For the financial services industry, a sector regularly focused on identifying and mitigating risk, human rights risks are unique. The BSR identified the ten “most relevant, urgent and probable human rights impacts” of financial services activities, including practices related to customer due diligence, investment in certain development and commodities, privacy, supply chains, corruption, and pay and lending discrimination. These are all important areas of risk and impact. The financial services industry is also addressing human rights in a way that may be going unnoticed. Financial institutions are promoting social goals (the “S” in ESG) through their unique role in combatting human trafficking and supporting survivors of this crime. Below, we further explain how banks and other financial institutions are currently combatting human trafficking and suggests a proposed next step on the road to financial institutions’ measuring their impact on promoting human rights preservation and advancement. 
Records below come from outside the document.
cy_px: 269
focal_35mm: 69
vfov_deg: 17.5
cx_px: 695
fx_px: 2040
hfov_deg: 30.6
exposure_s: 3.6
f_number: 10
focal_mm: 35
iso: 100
Anti-Trafficking Progress to Date.  In the last several years, financial institutions have demonstrated a commitment to human rights by:

  • Engaging in workforce training on human trafficking awareness
  • Enhancing methods to detect human trafficking in their anti-money-laundering functions through trainings and typology refinement
  • Including human trafficking risk factors in consumer and commercial costumer due diligence and know-your-customer processes
  • Participating in the United Nations’ Finance Against Slavery and Trafficking Initiative’s Survivor Inclusion Initiative and consistent with its goals, beginning to onboard survivors as bank customers. As customers, survivors can access basic financial services and begin the journey to financial security.
  • Promulgating and enforcing supplier codes of ethical conduct and codifying human rights protection in public anti-modern slavery statements
  • Engaging with local community-based efforts to support vulnerable populations at risk for being trafficked.
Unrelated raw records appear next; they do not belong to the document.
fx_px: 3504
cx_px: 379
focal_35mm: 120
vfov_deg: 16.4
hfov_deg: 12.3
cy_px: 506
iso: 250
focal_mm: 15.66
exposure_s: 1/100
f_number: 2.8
The Next Step for Financial Institutions.  The first decade of the financial services industry’s commitment to human rights preservation and advancement as prescribed by the UNGPs ought to be followed by innovative initiatives. A focus on human rights-linked lending frameworks, in addition to the other areas of impact listed by BSR, could be that innovative next step. What banks have done with sustainability-linked loans and derivatives could be the model. As a basic concept, banks require pledged collateral to hedge the risk of nonpayment. Banks might consider hedging risks to human rights by requiring borrowers to address any links to human rights violations and create opportunities to minimize human rights’ violations. Incentives could include lower spread, lower collateral requirements and modifications to affirmative covenants. Because, at the end of the day, a borrower that may be linked to human rights violations poses a risk to the lender’s credit, bottom line, reputation and social responsibility.    
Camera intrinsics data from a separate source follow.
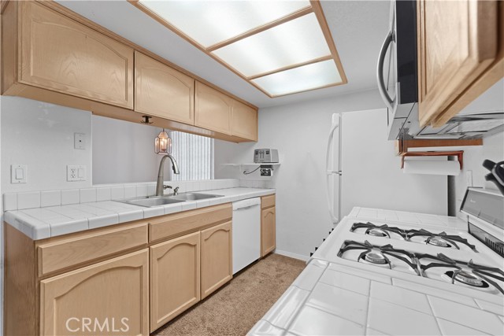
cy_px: 168
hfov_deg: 104.2
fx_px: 196
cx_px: 252
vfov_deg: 81.2
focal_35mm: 14
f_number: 8
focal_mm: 14
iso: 100
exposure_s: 1/40
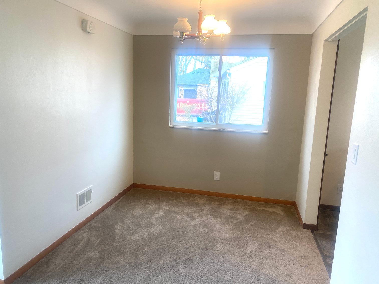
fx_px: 285
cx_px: 190
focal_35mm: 26
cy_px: 142
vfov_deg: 53.1
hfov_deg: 67.3
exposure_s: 1/120
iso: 100
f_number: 1.8
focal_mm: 4.25
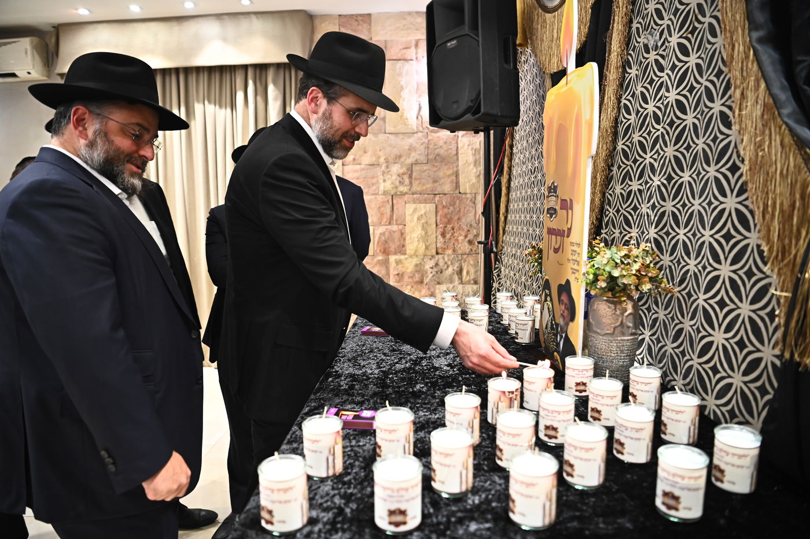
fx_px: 540
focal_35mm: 24
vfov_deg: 53.1
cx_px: 405
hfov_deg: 73.8
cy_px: 270
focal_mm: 24
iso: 2000
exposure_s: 1/80
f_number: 2.8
How to Measure Anti-Trafficking/Human Rights Outcomes.  Measurable outcomes for financial institutions’ impact on human rights as it relates to human trafficking generally can include the number of: reported suspicious activity indicative of exploitation; human trafficking survivors onboarded as customers; anti-trafficking non-profits supported through charitable giving and banking services; human rights-linked loans; lending covenants to advance human rights; and, commercial banking relationships with organizations that advance human rights. Further development of lending incentives linked to borrowers’ role in the protection of human rights could be a significantly impactful next step. It carries the financial industries’ commitment to anti-trafficking and human rights through to commercial and corporate customers and their supply chains.

As financial institutions look to promote social goals in their ESG programs, they ought to reflect on current and potential anti-trafficking activities and further consider human rights-linked lending frameworks. Although the development of quantifiable metrics and concrete reporting on social performance of the financial services sector’s impact on human rights is in the development stage, as compared to environmental and sustainability impacts, real progress is not far off.